“I spent hours meticulously drawing an old castle, three levels of floor plans and carefully populating every room with Orcs, Trolls, Undeads and treasure. But even more hours was invested in planning how the players would approach the castle with their Role-Playing characters. The front doors would be unlocked and the characters would discover that, sneak inside, engage in a small fight with two filthy Orcs playing dice instead of guarding the castle, commence to the guard room, find a treasure, get surprised by a lutenant Orc walking into the room, etc. The plan was a masterpiece, but upon reaching the castle, I was taken completely off guard. They walked around to the back side, got out a grappling hook and climbed in through a small kitchen window on the second floor and… completely wrecked my plan! Dang! I hated unpredictable players.”
The purpose of planning is to increase predictability. Regardless of the name and the scope – strategy, plan, tactic, game-plan – the purpose is to avoid unpredictability. With the knowledge of Now, one seeks to make decisions into the future. The aim is to focus effort and to limit dispersement.
Sounds all good, perhaps. But there is a flip-side to this coin. When one focuses, one also limits and excludes.

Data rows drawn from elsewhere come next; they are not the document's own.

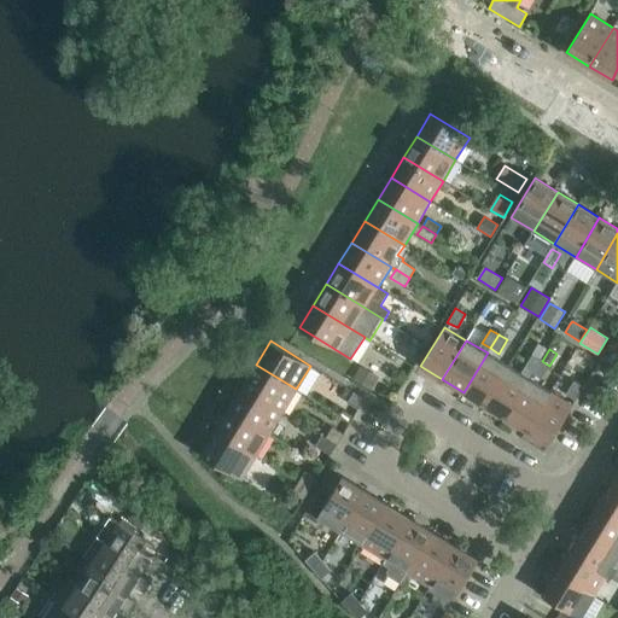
[(488,353),(464,392),(484,406),(508,366),(488,353)]
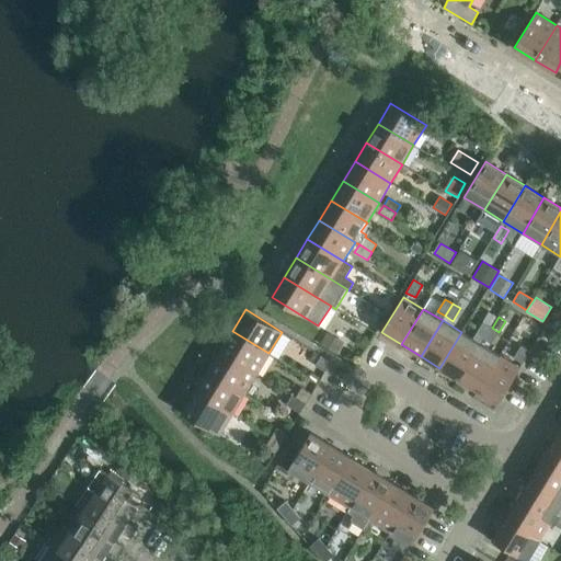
[(483,322),(476,334),(483,340),(491,327),(483,322)]
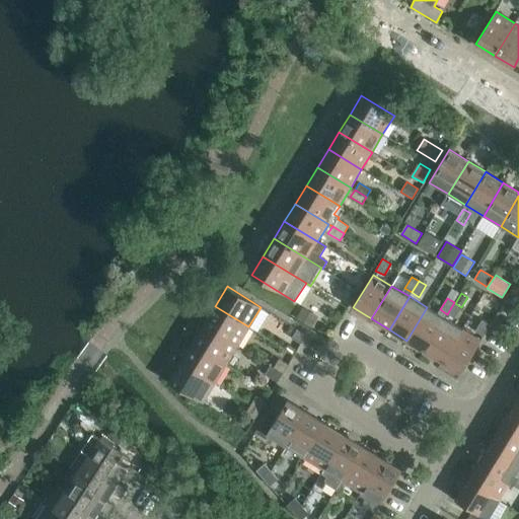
[(454,318),(461,307),(455,303),(454,302),(447,314),(454,318)]
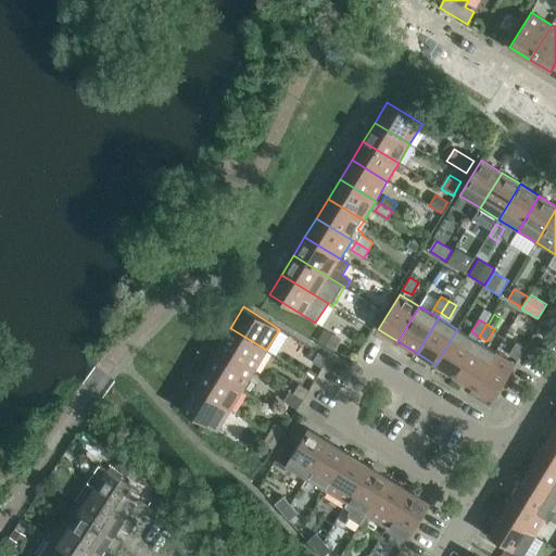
[(218,348),(254,370),(266,350),(230,328),(218,348)]
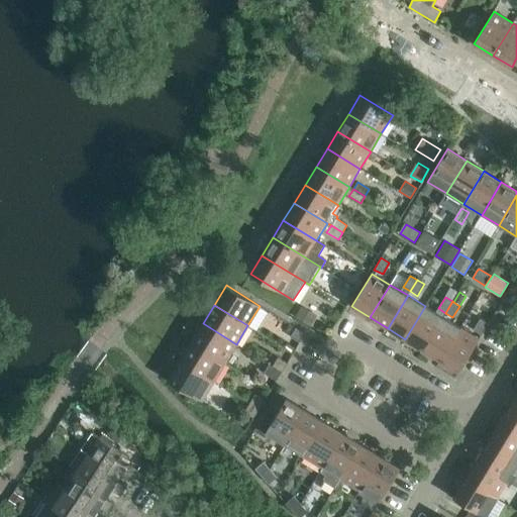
[(425,306),(405,339),(423,349),(443,317),(425,306)]
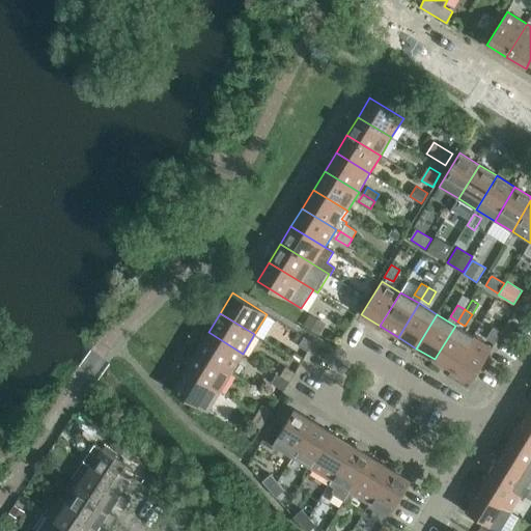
[(306,328),(317,334),(325,323),(313,316),(306,328)]
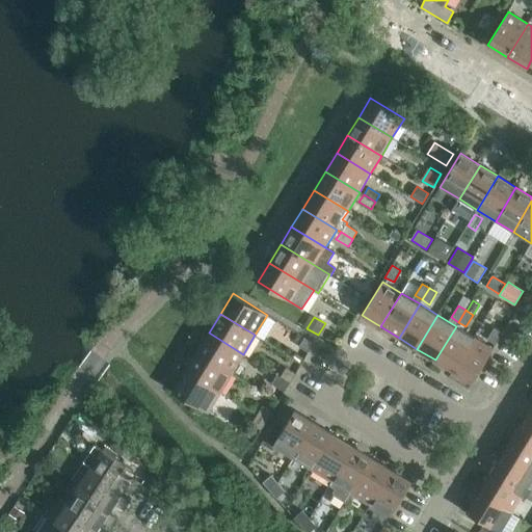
[(456,326),(435,360),(453,371),(474,337),(456,326)]
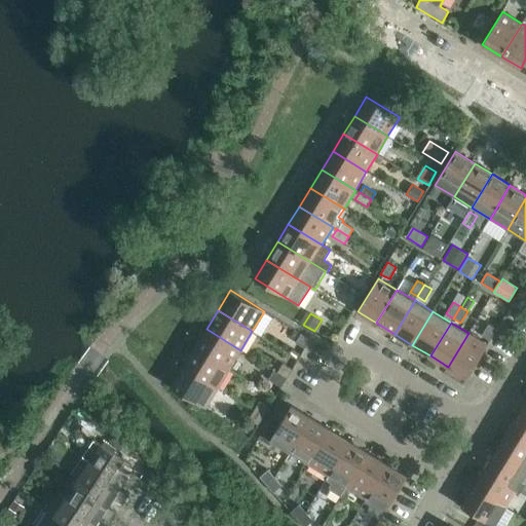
[(489,324),(482,335),(490,340),(497,329),(489,324)]
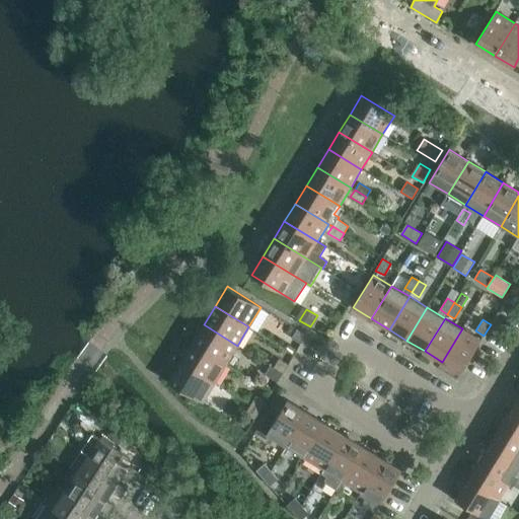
[(192,344),(226,364),(237,346),(204,324),(192,344)]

In opting for predictability, you trade in intelligence, creativity and agility. By limiting future choices, you limit improvisation and potential genius. This is why most creative geniuses prefer not to work in large corporations or set structures, but rather in lean and mean startups or prefer to work on their own.
What you gain in focus and stability and predictability in the short run, you lose in attainment of long-term valuable skills.
To quote Ole Wiik, “one must practice what one wants to be good at”. As you focus your training in one area, you become less adept in other areas. Planning makes you better at planning. But it makes you less adept at improvising. By avoiding the unpredictable, you will never get good at tackling the unpredictable. Your mental dexterity will suffer proportionately with your increasing planning skills.
Another factor to consider is that decisions are always sharpest with the best and up-to-date data readily at hand. Thus, any decision made by planning, decisions into the future can never be potentially as good as a decision made in the Here and Now with fresh data and input. Limiting mental dexterity by planning and adding some blinders will make you less sharp mentally. Planning adds preferences, it adds filter that makes fresh input looks dimmer while you become dumber. In an interview with Chess.com, Magnus Carlsen said: “Having preferences means having weaknesses.”
Planning is a tool, a crutch. It enforces a view of the future based on today’s data. It stimulates preconceived ideas, adds a filter for new data, tend to help you avoid unpredictability and helps you never get good at tackling surprises. Tools and crutches are needed if you cannot cope with a situation without them. But right there it should make the alarm bells go off. Instead of getting addicted to the tool of planning, how about starting to practice tackling the unpredictable? Scary shit. I know. But it does add spice to life and skills to you.